The tensions and triumphs of work at home mothering

Tree pose…

Most of the time I love and feel very grateful for the opportunity to work from home. The work is interesting, stimulating, and fulfilling. I feel like I have a real opportunity to have a positive impact of my students’ lives. I love not having to drive in bad weather and I love being able to work around the rest of my life/schedule and around the lives of my kids. I enjoy the income and the professional development. I like contributing the our family’s financial health and feel optimistic about my potential to eventually be able to release my husband from “wage slavery” so we can both enjoy a predominantly home-based life. I enjoy the relationships I create and I enjoy the (admittedly, fairly limited!) “status” of my role. I love gathering and sharing information in a field I care about.

▬▬▬▬▬▬

TO BE DONE: Transcribe the passage on working from home as a mother, beginning with the words "The tensions and" and ending after the words "I care about.". The rows that follow are not needed for this work.

▬▬▬▬▬▬

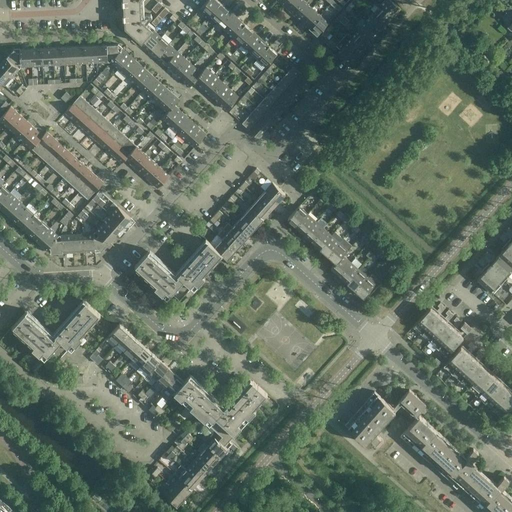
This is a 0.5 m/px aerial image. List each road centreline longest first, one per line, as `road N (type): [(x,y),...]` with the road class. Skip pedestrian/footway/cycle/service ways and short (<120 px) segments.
road 1 (residential): [(155,216),(229,134),(272,157),(343,81),(250,0)]
road 2 (tertiary): [(222,511),(375,336)]
road 3 (residential): [(375,336),(281,255),(253,263),(201,321)]
road 4 (tertiary): [(375,336),(511,186)]
road 5 (residential): [(395,354),(500,450)]
road 6 (residential): [(201,321),(187,333),(165,333),(103,275)]
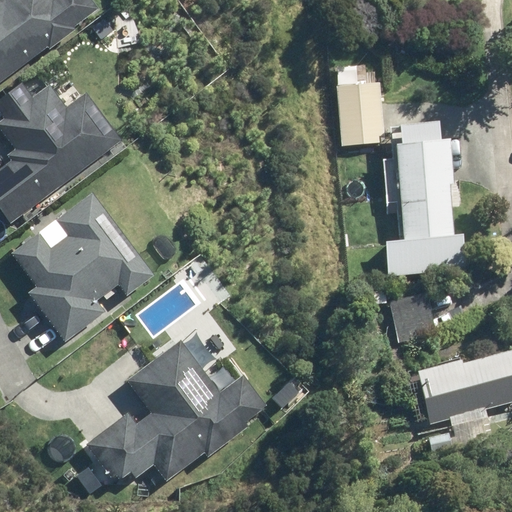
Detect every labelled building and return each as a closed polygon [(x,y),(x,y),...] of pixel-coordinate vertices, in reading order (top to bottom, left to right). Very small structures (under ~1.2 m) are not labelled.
[(0,0),(0,79),(43,48),(44,51),(70,31),(68,28),(93,10),(85,0),(0,0)] [(0,166),(0,217),(5,224),(116,141),(80,94),(64,106),(62,104),(60,106),(45,86),(28,98),(16,83),(0,95),(0,136),(10,150),(2,156),(6,162),(0,166)] [(339,147),(382,144),(376,84),(334,88),(339,147)] [(443,141),(391,146),(400,247),(450,242),(445,187),(448,187),(443,141)] [(34,234),(7,254),(32,287),(24,294),(61,343),(102,313),(92,300),(113,285),(122,297),(150,276),(88,194),(51,222),(63,237),(46,249),(34,234)] [(423,294),(387,304),(398,345),(435,335),(423,294)] [(123,414),(82,446),(112,483),(125,473),(130,479),(148,465),(161,482),(199,453),(203,458),(242,428),(239,423),(262,406),(238,375),(216,392),(175,340),(123,381),(148,413),(132,425),(123,414)] [(411,374),(424,425),(511,402),(511,357),(510,352),(457,367),(455,362),(411,374)] [(445,437),(425,441),(430,464),(450,460),(445,437)]
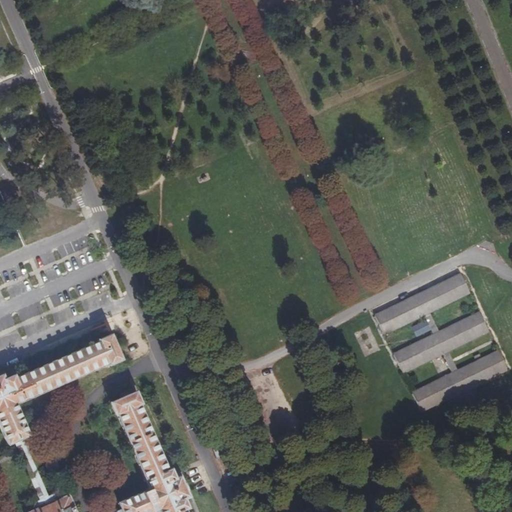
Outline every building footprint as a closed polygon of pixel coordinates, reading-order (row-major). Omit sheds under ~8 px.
[(469,293),(460,274),(416,295),(374,316),(384,335),(424,315),(433,334),(393,354),(402,373),(443,353),(452,372),(412,392),(421,411),(506,369),(497,350),(457,370),(448,350),(488,331),(478,312),(439,331),(430,312),(469,293)] [(415,337),(430,330),(425,320),(410,327),(415,337)] [(13,440),(21,437),(27,434),(14,402),(107,361),(108,364),(120,359),(109,332),(96,338),(97,339),(13,376),(12,373),(2,377),(0,372),(0,429),(6,443),(13,440)] [(119,508),(120,511),(152,511),(157,510),(158,511),(184,511),(183,509),(187,507),(183,498),(186,496),(178,476),(173,477),(169,468),(166,468),(137,403),(139,402),(134,390),(108,401),(113,414),(116,414),(135,458),(148,487),(116,501),(119,508)] [(43,488),(21,437),(13,440),(36,491),(43,488)] [(72,511),(65,495),(54,500),(51,493),(46,494),(43,488),(36,491),(38,498),(33,501),(36,508),(26,511),(72,511)]
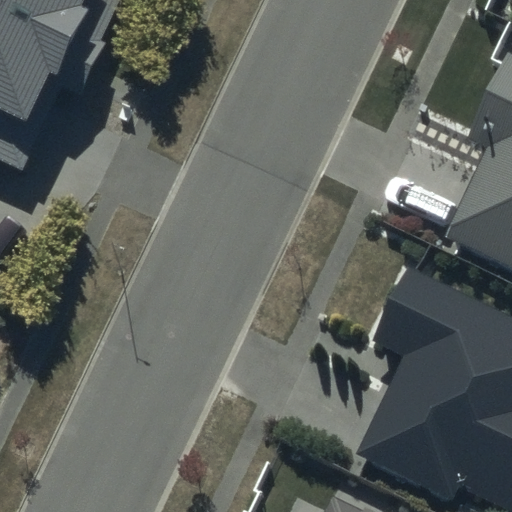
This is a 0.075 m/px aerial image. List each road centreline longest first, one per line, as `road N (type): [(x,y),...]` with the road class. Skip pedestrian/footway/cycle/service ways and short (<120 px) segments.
road 1 (residential): [(93,511),(223,242)]
road 2 (unclassified): [(223,242),(339,0)]
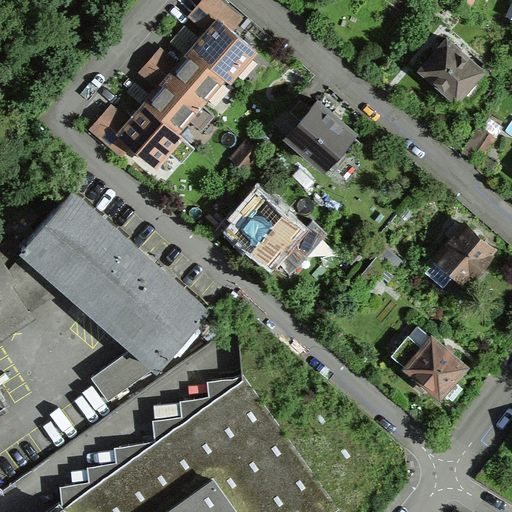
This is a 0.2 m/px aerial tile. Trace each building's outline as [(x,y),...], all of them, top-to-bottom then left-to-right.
[(232,78),(258,48),(219,15),(194,45),(232,78)] [(486,68),(451,35),(421,67),(457,100),(486,68)] [(207,108),(232,78),(194,45),(168,75),(207,108)] [(181,138),(207,108),(168,75),(143,105),(181,138)] [(319,99),(287,132),(324,169),(356,136),(319,99)] [(156,168),(181,138),(143,105),(117,135),(156,168)] [(216,307),(75,189),(26,247),(19,255),(61,289),(130,346),(154,366),(161,373),(216,307)] [(267,195),(237,231),(275,264),(306,227),(267,195)] [(467,281),(498,242),(464,215),(433,254),(467,281)] [(26,247),(13,236),(0,243),(0,337),(35,316),(31,307),(61,289),(19,255),(26,247)] [(473,364),(436,331),(405,366),(443,399),(473,364)] [(130,346),(90,375),(108,400),(154,366),(130,346)] [(61,505),(52,511),(336,511),(340,509),(245,376),(209,378),(209,395),(181,398),(182,415),(153,420),(154,440),(115,445),(115,461),(87,466),(89,481),(60,484),(61,505)]
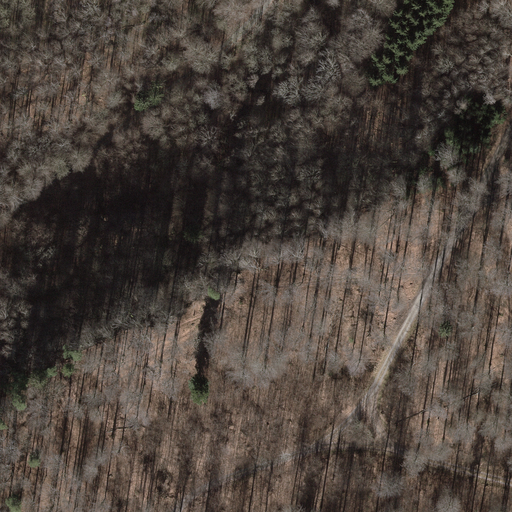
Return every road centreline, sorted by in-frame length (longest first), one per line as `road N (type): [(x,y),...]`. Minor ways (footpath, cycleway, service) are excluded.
road 1 (track): [(175,511),(205,487),(326,443),(347,423),(511,135)]
road 2 (track): [(0,220),(239,34),(266,0)]
road 3 (track): [(326,443),(382,448),(511,484)]
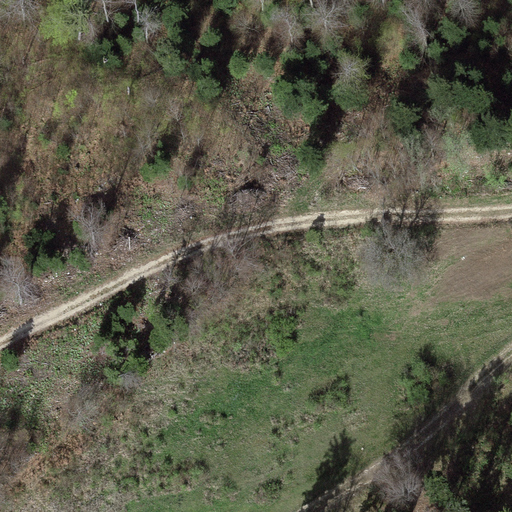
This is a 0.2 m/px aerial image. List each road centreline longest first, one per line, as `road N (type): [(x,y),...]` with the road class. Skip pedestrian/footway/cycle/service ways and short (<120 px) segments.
road 1 (track): [(0,347),(183,244),(239,228),(313,216),(511,214)]
road 2 (track): [(511,377),(333,511)]
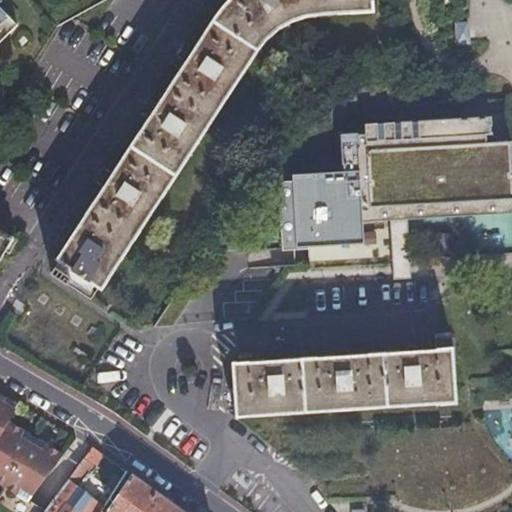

▬▬▬▬▬▬

FINISHED TASK:
The tensions and triumphs of work at home mothering

Tree pose…

Most of the time I love and feel very grateful for the opportunity to work from home. The work is interesting, stimulating, and fulfilling. I feel like I have a real opportunity to have a positive impact of my students’ lives. I love not having to drive in bad weather and I love being able to work around the rest of my life/schedule and around the lives of my kids. I enjoy the income and the professional development. I like contributing the our family’s financial health and feel optimistic about my potential to eventually be able to release my husband from “wage slavery” so we can both enjoy a predominantly home-based life. I enjoy the relationships I create and I enjoy the (admittedly, fairly limited!) “status” of my role. I love gathering and sharing information in a field I care about.